Segment Start: Input material

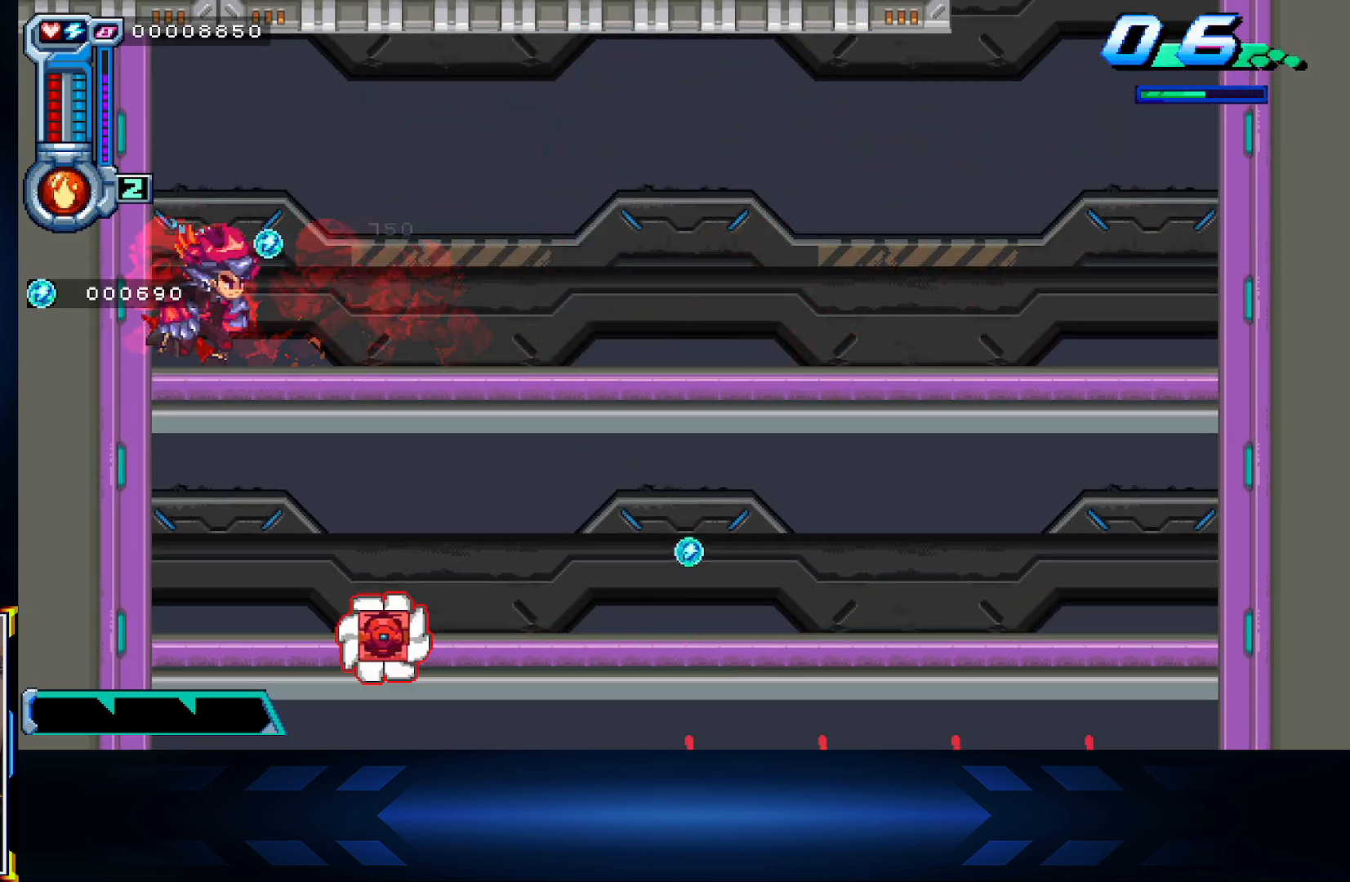
{"buttons": ["DPAD_DOWN", "DPAD_RIGHT"], "left_stick": "center", "right_stick": "center", "events": [[483, "DPAD_DOWN", "down"]]}
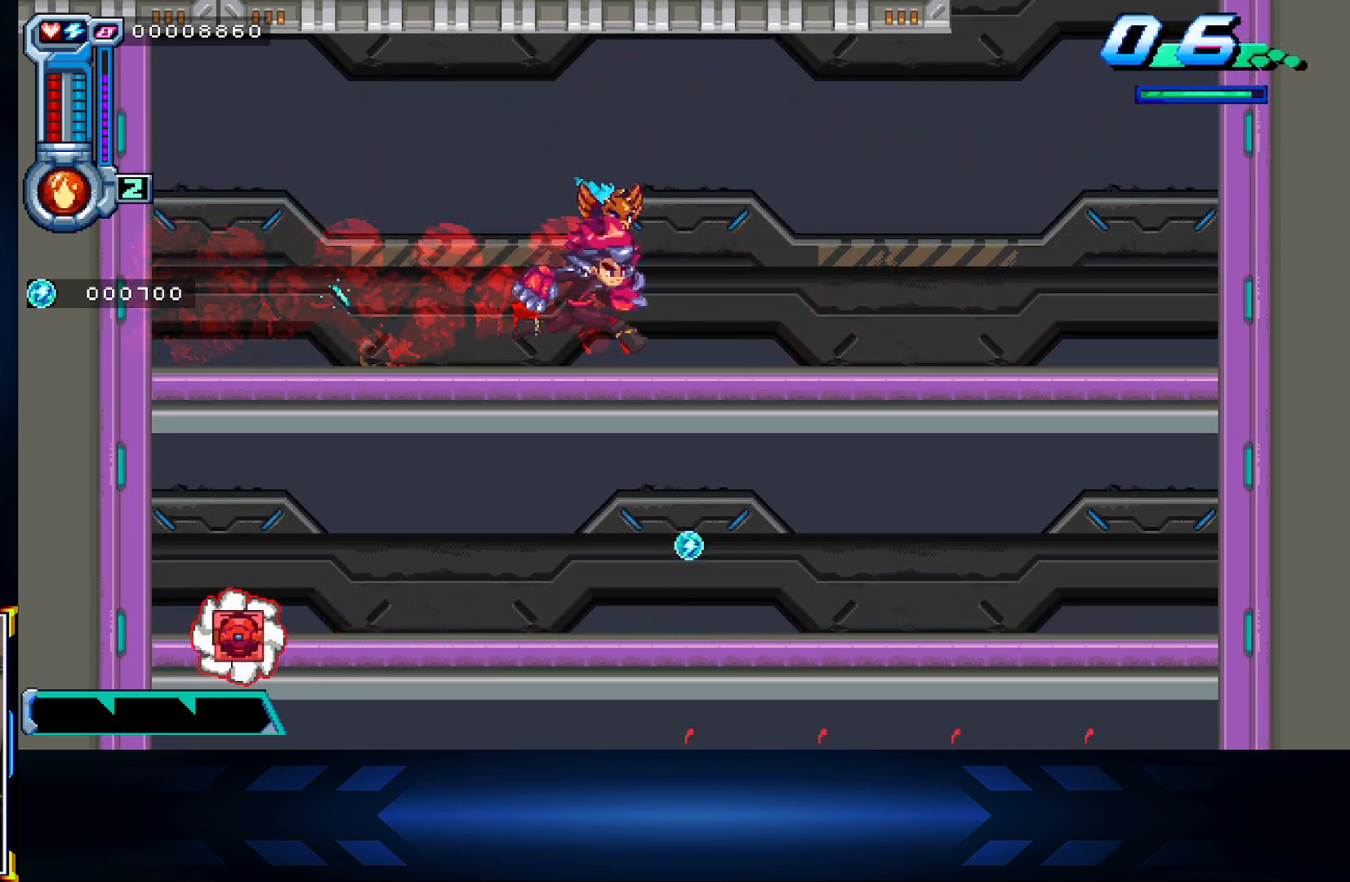
{"buttons": ["DPAD_RIGHT"], "left_stick": "center", "right_stick": "center", "events": [[17, "DPAD_RIGHT", "up"], [67, "A", "down"], [217, "A", "up"], [317, "DPAD_DOWN", "up"], [317, "DPAD_RIGHT", "down"]]}
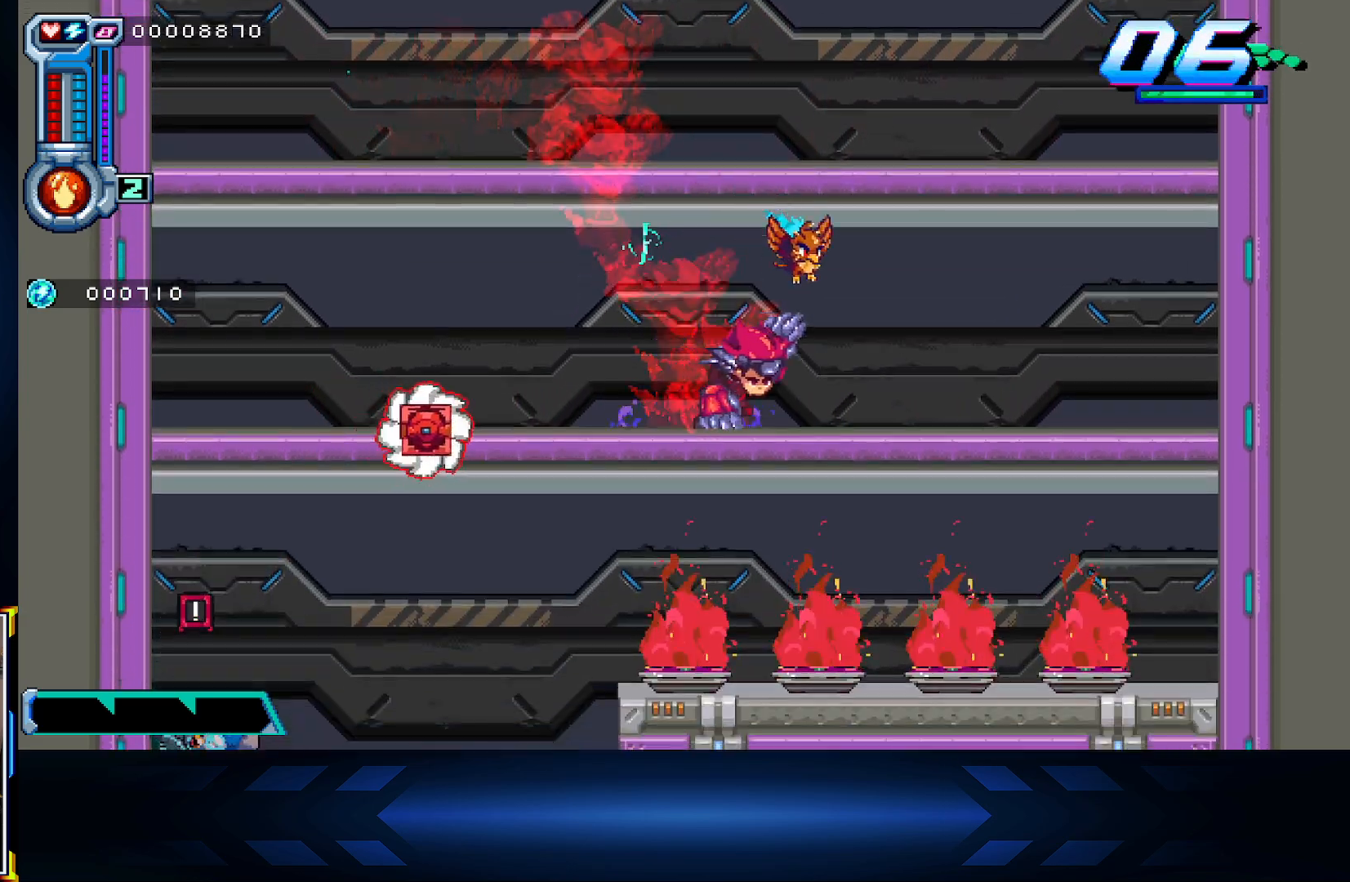
{"buttons": ["A", "DPAD_LEFT"], "left_stick": "center", "right_stick": "center", "events": [[350, "DPAD_RIGHT", "up"], [400, "DPAD_LEFT", "down"], [467, "A", "down"]]}
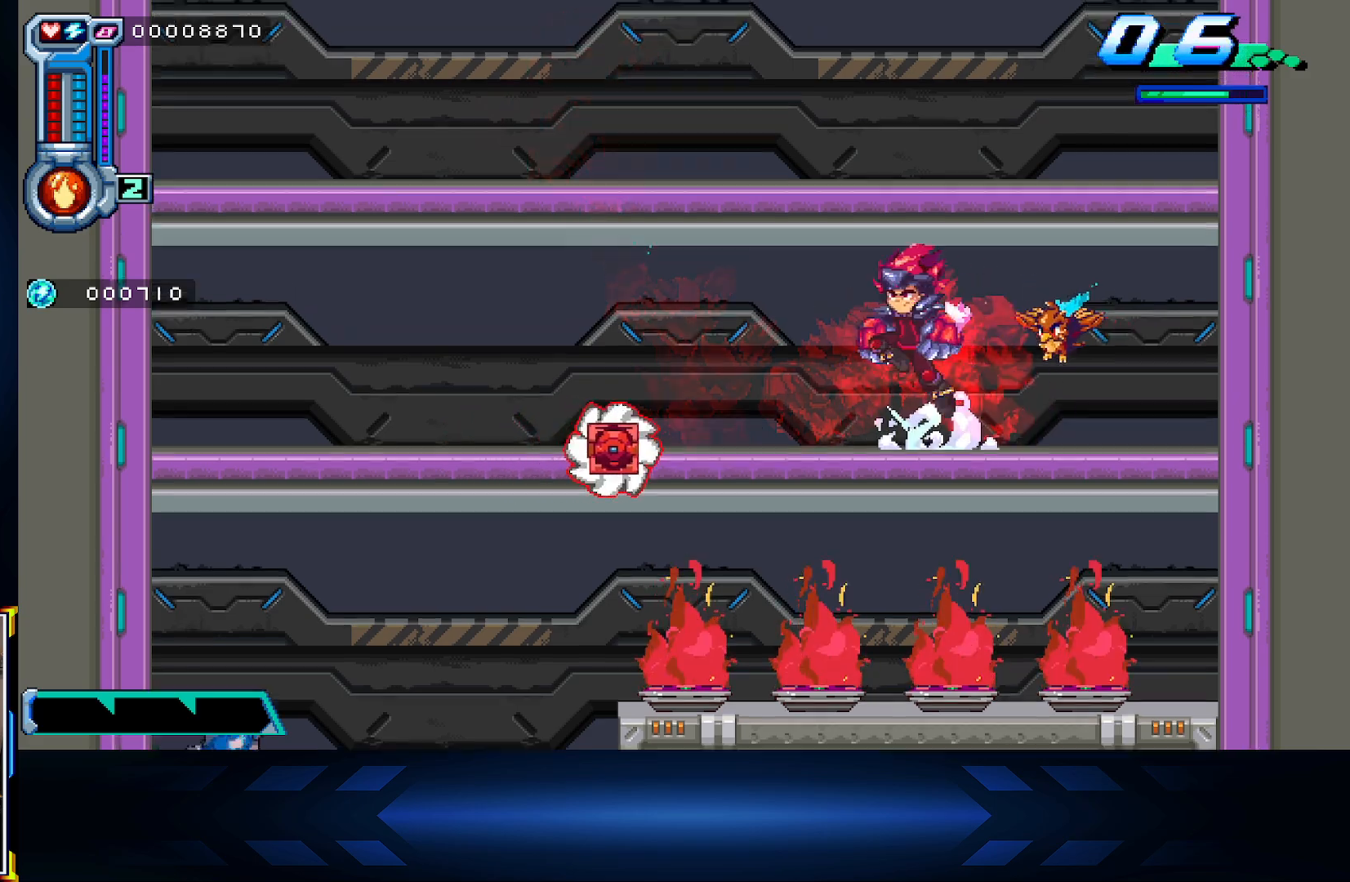
{"buttons": ["DPAD_LEFT"], "left_stick": "center", "right_stick": "center", "events": [[200, "A", "up"]]}
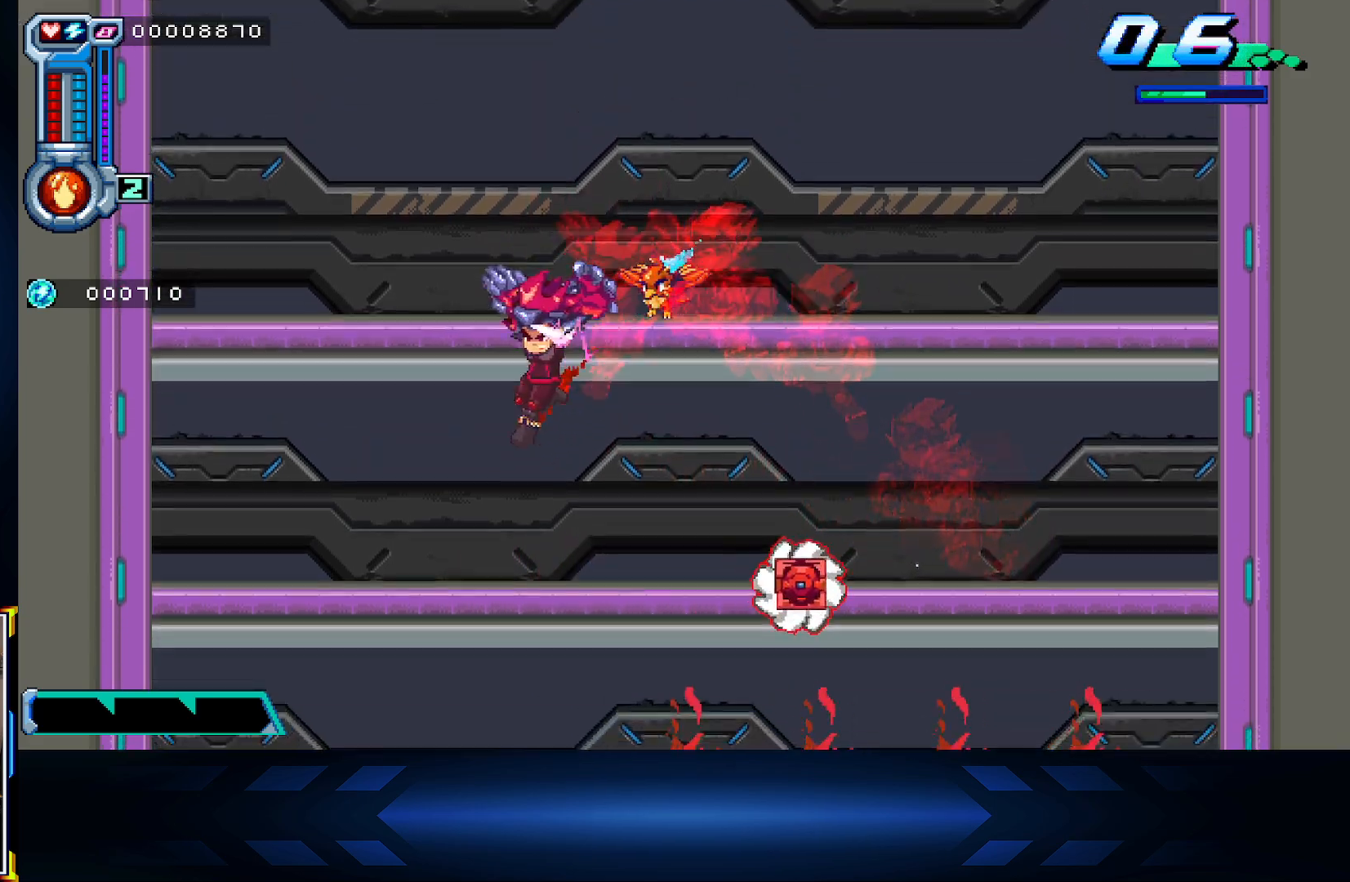
{"buttons": ["DPAD_LEFT"], "left_stick": "center", "right_stick": "center", "events": [[67, "DPAD_DOWN", "down"], [117, "DPAD_LEFT", "up"], [283, "A", "down"], [317, "DPAD_LEFT", "down"], [450, "A", "up"], [500, "DPAD_DOWN", "up"]]}
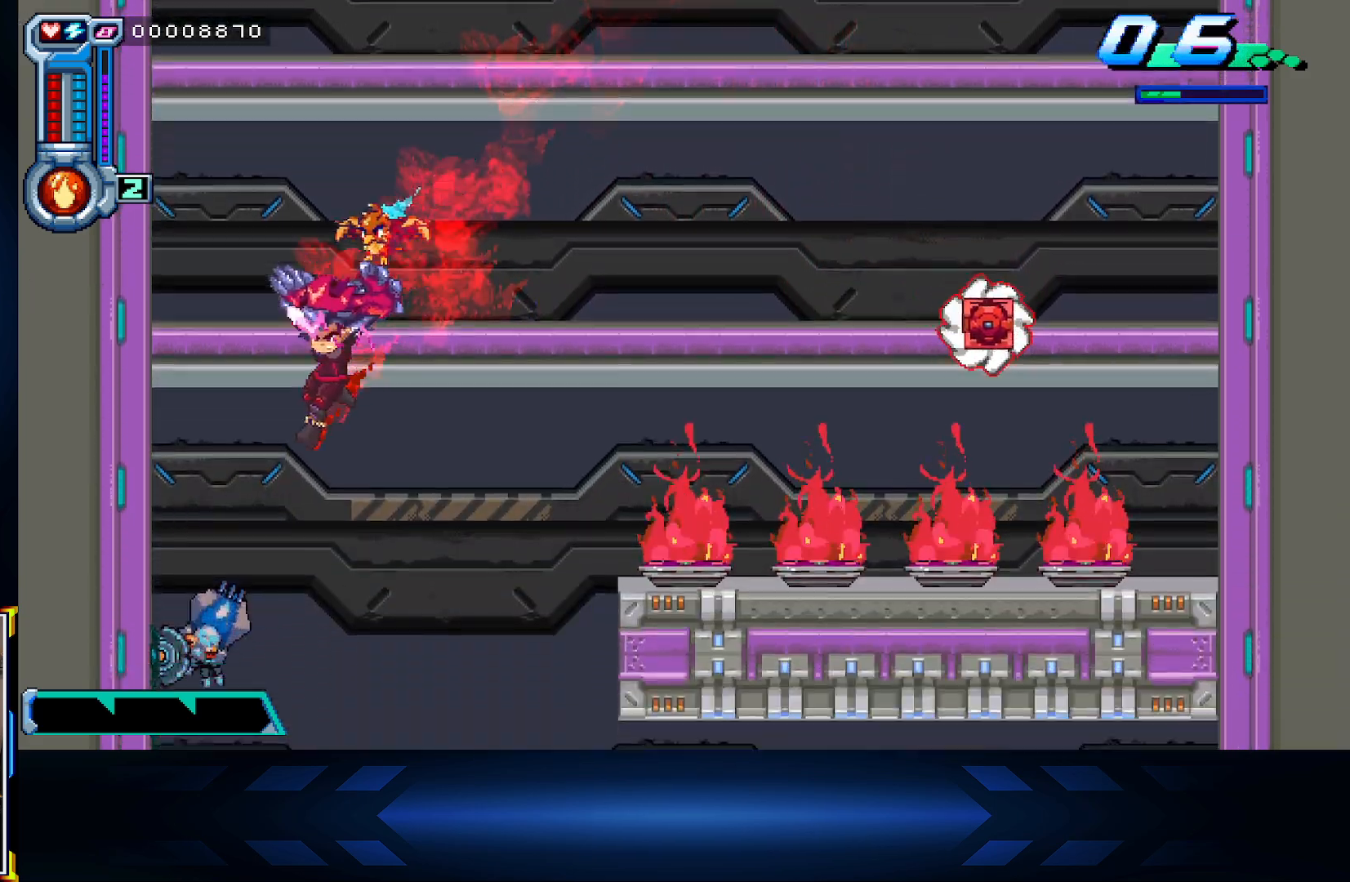
{"buttons": ["DPAD_LEFT"], "left_stick": "center", "right_stick": "center", "events": [[283, "A", "down"], [450, "A", "up"]]}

Segment End: Input material

» **Exercise objective**: Write out all the entries word for word, but skip any images.

» **Written answer**:
{"buttons": ["DPAD_DOWN", "DPAD_RIGHT"], "left_stick": "center", "right_stick": "center", "events": [[483, "DPAD_DOWN", "down"]]}
{"buttons": ["DPAD_RIGHT"], "left_stick": "center", "right_stick": "center", "events": [[17, "DPAD_RIGHT", "up"], [67, "A", "down"], [217, "A", "up"], [317, "DPAD_DOWN", "up"], [317, "DPAD_RIGHT", "down"]]}
{"buttons": ["A", "DPAD_LEFT"], "left_stick": "center", "right_stick": "center", "events": [[350, "DPAD_RIGHT", "up"], [400, "DPAD_LEFT", "down"], [467, "A", "down"]]}
{"buttons": ["DPAD_LEFT"], "left_stick": "center", "right_stick": "center", "events": [[200, "A", "up"]]}
{"buttons": ["DPAD_LEFT"], "left_stick": "center", "right_stick": "center", "events": [[67, "DPAD_DOWN", "down"], [117, "DPAD_LEFT", "up"], [283, "A", "down"], [317, "DPAD_LEFT", "down"], [450, "A", "up"], [500, "DPAD_DOWN", "up"]]}
{"buttons": ["DPAD_LEFT"], "left_stick": "center", "right_stick": "center", "events": [[283, "A", "down"], [450, "A", "up"]]}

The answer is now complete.